Does Sartell have a clique problem?
January 19, 2018
a small group of people, with shared interests or other features in common, who spend time together and do not readily allow others to join them.What do you think of when you hear clique? Maybe you imagine a high school lunchroom. Cliques are a part of a stereotypical high school. So that begs the question, does our high school have a problem with cliques? I investigated the issue by interviewing some students about their opinion. I also interviewed a lunch supervisor, who in my opinion has the best, unfiltered view of student life in SHS. Both interviews are attached below.
Isiah Svoboda is very involved in Sartell High School. This senior has performed in West Side Story as the lead, swims on the swim team, and is very talented musically. Isiah makes friends all over, not just in one particular group. These are his responses to my interview.
1. Are cliques present at Sartell High School? Do they pose any problems here?
Cliques are definitely present here although they aren’t really that severe. I do feel like the younger classmen have more of a problem with cliques; they are less inclusive.

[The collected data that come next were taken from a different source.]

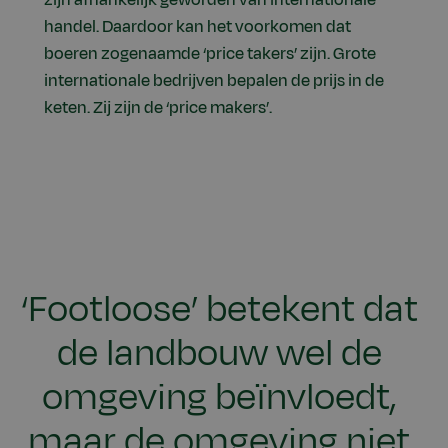
zijn afhankelijk geworden van internationale
handel. Daardoor kan het voorkomen dat
boeren zogenaamde ‘price takers’ zijn. Grote
internationale bedrijven bepalen de prijs in de
keten. Zij zijn de ‘price makers’.
‘Footloose’ betekent dat
de landbouw wel de
omgeving beïnvloedt,
maar de omgeving niet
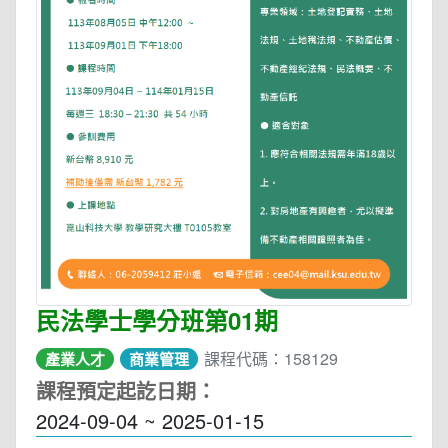
民法學士學分班第01期
課程代碼：158129
產業人才
商業管理
課程預定起訖日期：
2024-09-04 ~ 2025-01-15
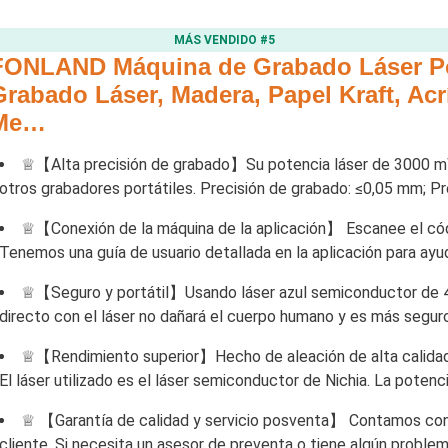
MÁS VENDIDO #5
FONLAND Máquina de Grabado Láser Por
Grabado Láser, Madera, Papel Kraft, Acr
Me…
♕【Alta precisión de grabado】Su potencia láser de 3000 m
otros grabadores portátiles. Precisión de grabado: ≤0,05 mm; P
♕【Conexión de la máquina de la aplicación】 Escanee el códi
Tenemos una guía de usuario detallada en la aplicación para ayud
♕【Seguro y portátil】Usando láser azul semiconductor de 455
directo con el láser no dañará el cuerpo humano y es más seguro
♕【Rendimiento superior】Hecho de aleación de alta calidad y
El láser utilizado es el láser semiconductor de Nichia. La potenc
♕ 【Garantía de calidad y servicio posventa】 Contamos con u
cliente. Si necesita un asesor de preventa o tiene algún proble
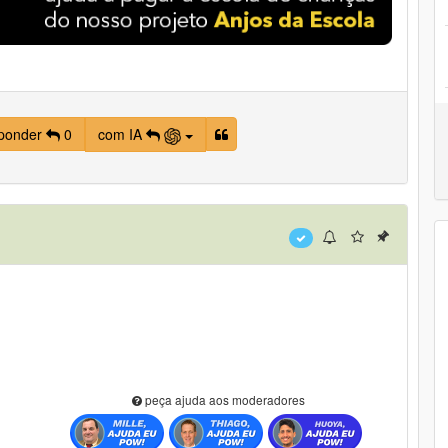
ponder
0
com IA
peça ajuda aos moderadores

2. Would you say you fit into a clique, if so how would you describe it?
I tend to roam around group-wise. I can switch between different kinds of cliques pretty easily. I’m probably more in the music and theater clique if anything.
3. Do you think it would be easy to switch cliques or move around?
It can be hard at first, you have to be careful joining a new group. It gets easier as you start to know people better. I think today it is harder to move around as opposed to the past because cliques are more defined and tight-knit.
4. You mentioned you were new to the school, how was that transition?
I was new freshman year, I definitely noticed the cliques at first. It wasn’t too hard to find a spot to fit in because freshman year everyone had just made the big transition to high school.
5. Finally, do you think the administration should be involved when it comes to cliques?
I don’t think they need to be involved right now, cliques are natural for high schoolers. If they become worse and start to involve bullying or something else I think the administration might have to get involved.
Everyone’s new favorite lunch supervisor
Caleb Kunze, one of the new lunch supervisors at Sartell High School, is probably known for his legendary “Time for class” war cry. He is very outgoing and charismatic with students so he has a good idea of student life here. A stereotypical highschool lunchroom is where the borders between cliques are drawn, as seen in the Mean Girls clip. I interviewed Caleb about his experience in the high school atmosphere.
1. So Caleb, first of all, where did you go to high school?
Actually, I was homeschooled (Oh shoot, there goes my next question) but I still experienced cliques (sigh of relief).
Did your house have cliques? Were you part of a high school clique? If so what kind of clique were you in?
I was involved in cliques during extracurricular activities. I would say I was in the sports clique, kind of like the jocks.
3. As a supervisor do you notice cliques forming in the lunchroom?
Oh yeah, I definitely notice them. You clearly notice it while working here; the cliques are mostly divided by what table you sit at.
4. Do you think these divisions of cliques are a problem here?
No, they aren’t much of a problem. Generally, I think cliques aren’t a bad thing, as long as you still get to know new people and be inclusive.
5. Do you think the administration should be involved in making cliques more open?
Not at this point. It really depends on the clique, some cliques tend to be more inviting whereas others tend to be more closed.